|Authors: ||S. Pilati, D. Brazzale, G. Guella, A. Milli, C. Ruberti, F. Biasioli, M. Zottini, C. Moser|
|Keywords: ||oxidative stress, hydrogen peroxide, singlet oxygen, lipid peroxidation, fruit ripening, Vitis vinifera|
The ripening of fleshy fruits is a complex developmental program characterized by extensive transcriptomic and metabolic re-modelling in the pericarp tissues (pulp and skin). The onset of ripening is triggered by a network of external and endogenous signals.
Previous studies reported the accumulation of hydrogen peroxide (H2O2), proposing reactive oxygen species (ROS) may be involved in the regulatory mechanisms.
We therefore carried out a detailed investigation of their accumulation during seven weeks of Vitis vinifera 'Pinot Noir' berry ripening centred on véraison.
We demonstrated that both H2O2 and singlet oxygen (1O2) accumulated in berry skin cells during softening, in the cytosol and plastids, respectively.
H2O2 peak at véraison was followed immediately by a peak of catalase activity.

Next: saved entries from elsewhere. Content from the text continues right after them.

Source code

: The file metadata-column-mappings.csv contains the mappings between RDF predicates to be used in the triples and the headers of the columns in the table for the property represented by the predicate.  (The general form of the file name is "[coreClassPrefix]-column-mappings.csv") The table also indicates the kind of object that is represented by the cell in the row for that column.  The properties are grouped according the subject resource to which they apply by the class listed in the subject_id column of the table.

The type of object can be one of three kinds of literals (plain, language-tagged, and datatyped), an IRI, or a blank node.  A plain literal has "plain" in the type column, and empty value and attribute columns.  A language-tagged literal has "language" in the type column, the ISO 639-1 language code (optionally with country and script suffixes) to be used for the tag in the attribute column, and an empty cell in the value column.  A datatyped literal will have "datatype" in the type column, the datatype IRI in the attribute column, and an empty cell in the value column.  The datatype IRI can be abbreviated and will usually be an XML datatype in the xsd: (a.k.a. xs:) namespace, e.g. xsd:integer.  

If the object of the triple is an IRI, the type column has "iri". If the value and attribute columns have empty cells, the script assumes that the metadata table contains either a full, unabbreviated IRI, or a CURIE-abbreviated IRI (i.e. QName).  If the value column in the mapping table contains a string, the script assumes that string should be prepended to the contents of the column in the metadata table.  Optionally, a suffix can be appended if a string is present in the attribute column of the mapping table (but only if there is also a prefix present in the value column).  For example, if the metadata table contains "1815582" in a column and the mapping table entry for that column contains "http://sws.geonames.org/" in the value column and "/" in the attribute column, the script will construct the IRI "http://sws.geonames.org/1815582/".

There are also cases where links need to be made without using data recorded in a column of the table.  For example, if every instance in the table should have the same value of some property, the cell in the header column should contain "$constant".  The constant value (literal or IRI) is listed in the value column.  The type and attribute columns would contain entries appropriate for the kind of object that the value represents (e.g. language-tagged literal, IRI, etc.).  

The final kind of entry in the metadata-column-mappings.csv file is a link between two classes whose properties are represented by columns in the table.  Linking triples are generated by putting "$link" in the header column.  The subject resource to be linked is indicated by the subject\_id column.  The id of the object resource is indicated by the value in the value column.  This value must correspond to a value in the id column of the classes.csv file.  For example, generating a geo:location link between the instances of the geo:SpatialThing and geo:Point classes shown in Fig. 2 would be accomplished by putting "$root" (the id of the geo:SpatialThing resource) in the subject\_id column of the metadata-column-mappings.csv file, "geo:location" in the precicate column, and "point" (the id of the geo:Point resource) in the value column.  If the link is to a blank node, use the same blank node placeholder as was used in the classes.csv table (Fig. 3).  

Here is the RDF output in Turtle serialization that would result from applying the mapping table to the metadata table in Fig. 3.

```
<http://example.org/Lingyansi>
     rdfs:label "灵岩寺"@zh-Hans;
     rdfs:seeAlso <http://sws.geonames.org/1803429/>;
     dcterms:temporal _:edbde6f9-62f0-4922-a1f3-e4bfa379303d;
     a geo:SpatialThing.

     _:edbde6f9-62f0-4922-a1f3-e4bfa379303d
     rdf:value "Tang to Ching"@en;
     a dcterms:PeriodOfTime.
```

The analysis of lipid extracts by HPLC-mass spectrometry showed that only membrane galactolipids accumulate oxidized species at véraison, namely monogalactodiacylglicerols (MGDGs) and digalactodiacylglicerols (DGDGs) peroxidized on one or both α-linolenic fatty acid chains, with a 13(S) absolute configuration implying the participation of an enzymatic activity.
We identified a lipoxygenase (PnLOXA) which is expressed at véraison and localized at the plastid thylakoid membranes.
This enzyme was able to catalyze membrane galactolipid peroxidation in tobacco leaves overexpressing PnLOXA, strongly supporting its role in berry lipid peroxidation and possibly oxylipins synthesis.
We provide evidence that H2O2, 1O2 and the peroxy-galactolipids are candidate signaling molecules during grape berry ripening.